The Liberals have a few items on their to-do list, including legislation to ban strikes for the Toronto Transit Commission and a budget that could be tabled within a few weeks.
Labour Minister Charles DeSousa won't say when the TTC bill will be introduced, but the pressure's on to pass it before the first contract for TTC workers expires March 31.
Although recent polls have suggested that the Tories and Liberals are in a statistical dead heat, the spring budget "should turn things around," said Henry Jacek, a politics professor at Hamilton's McMaster University.
"That's going to be the election budget for the government, and of course for the opposition, they'll have to rip that budget apart," he said.
"I think the session really is going to focus around the budget."

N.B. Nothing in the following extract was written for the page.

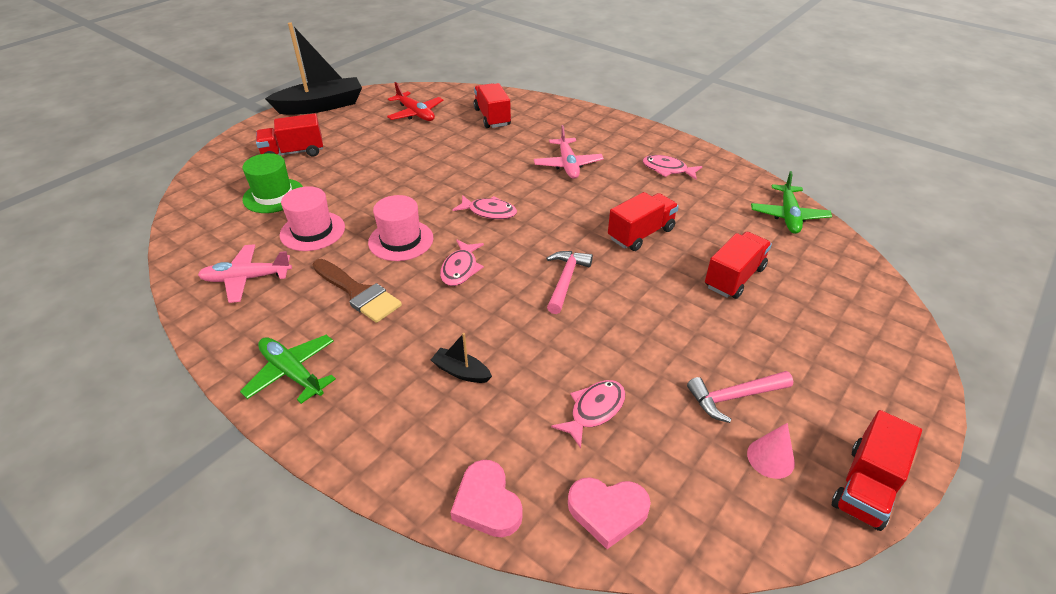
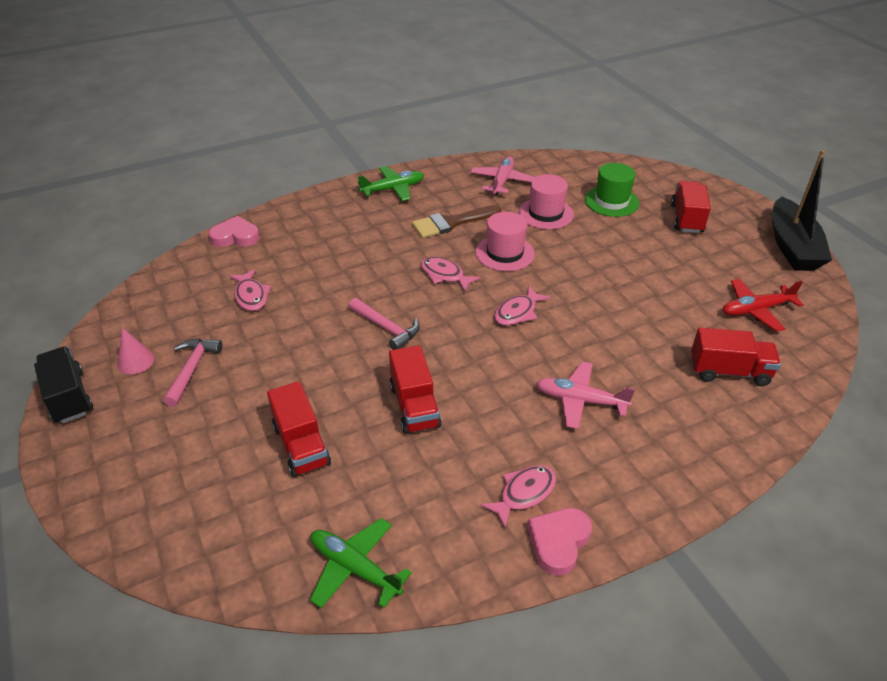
camera: 115 degrees right, 0 degrees up
black boat [431,333,492,383] -> none
pink heart [568,477,651,549] -> pink heart moved to [527,508,592,576]
red truck [832,410,922,531] -> black truck [34,346,93,423]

Jacek said he doesn't expect the Liberals will use the budget to make significant cuts that would stave off a Tory attack. But the government may announce more mergers in its plan to cut 13 of the 259 government agencies to show that it's serious about saving money.
"There will be something like that, but I don't see anything drastic," he said.
The government will likely lay out a new four-year plan that could include a few new programs, Jacek said. That will allow the Liberals to paint Hudak as the "man with no plan" if he continues to hold off on his election platform until late summer.
"One of the dangers here is that we do know that in an election year, as time goes along, a lot of people make up their minds earlier than the campaign," he said.
"And so if a lot of people start deciding say, in the spring and in the summer, that in fact the Liberals do have a plan and the Conservatives don't, some of those people may make up their mind to support the Liberals before the Conservative plan ever comes out."
The Liberals would be wise not to ignore the New Democrats either, Jacek added.
"If the Liberals concentrate too much on Tim Hudak, they do run the risk that on the left side of the spectrum, that the NDP will come in and snatch a bunch of their ridings," he said.
NDP Leader Andrea Horwath said she'll use the spring session to talk about jobs, eroding health care services and how voters are struggling to pay the bills.
She also wants to put forward a platform "sooner rather than later" -- probably late spring or early summer.
But those plans could change if there's a federal election, or if the Liberals pull the plug on the legislative session -- which is supposed to end June 2 -- sooner than expected.